In my experience, it is a problem when Null and Not Null don't match up to the required field /not required field.

It is in the realm of possibility that those really are all optional fields. If you find in the business tier or the UI tier that those fields are required, then I think this means the data model has drifted away from the business object model and is a sign of overly conservative DB change policies, or oversight.

If you run a sample data generator on your data, and then try to load the data that is valid according to SQL, you would find out right away if the rules match up.

MatthewMartin
A: 

That seems like a lot, it probably means you should at least investigate. Note that if this is mature product with a lot of data, convincing anyone to change the structure may be difficult. The earlier in the design phase you catch something like this the easier it is to fix up all the related code to adjust for the change.

------------------------------------

**Study questions**
(A) In the forum thread about Null and Not Null columns, what does the writer suggest running on the data to "find out right away if the rules match up"?
(B) Write a continuation of the forum thread about Null and Not Null columns, picking up after its final sentence.

**Data segment**

------------------------------------

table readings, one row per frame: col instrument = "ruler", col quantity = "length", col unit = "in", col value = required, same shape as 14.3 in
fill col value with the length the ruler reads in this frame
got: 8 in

------------------------------------

**Response list**
(A) A sample data generator.

(B)
Whether it is bad that they used the nulls would depend on whether the columns allowing nulls look as if they should be related tables (home phone, cell phone, business phone etc which should be in aspearate phone table) or if they look like things that might not be applicable to all records (possibly could bea related table with a one-to-one relationship)or might not be known at the time of data entry (probably ok). I would also check to see if they in fact alwAys do have a value (then you might be able to change to not null if the information is genuinely required by the busniess logic). If you have a few records with null

HLGEM
A: 

In my experience, a lot nullable field in a large database like you have is very normal. Considering it perhaps is used by a lot of applications written by different people. Making columns nullable is annoying but it is perhaps the best way to keep the application robust.

Victor
It is depressingly common; it is not good, and generally does not make the application robust.
Jonathan Leffler
A: 

One of the many ways to map inheritance (e.g. c# objects) to a database is to create a table for the class at the top of the hierarchy, then add the columns for all the other classes. The columns have to be nullable for when an object of a different subclass is stored in the database. This is called Single-table inheritance mapping (or Map Hierarchy To A Single Table) and is a standard design pattern.

A side effect of Single-table inheritance mapping is that most columns are nullable.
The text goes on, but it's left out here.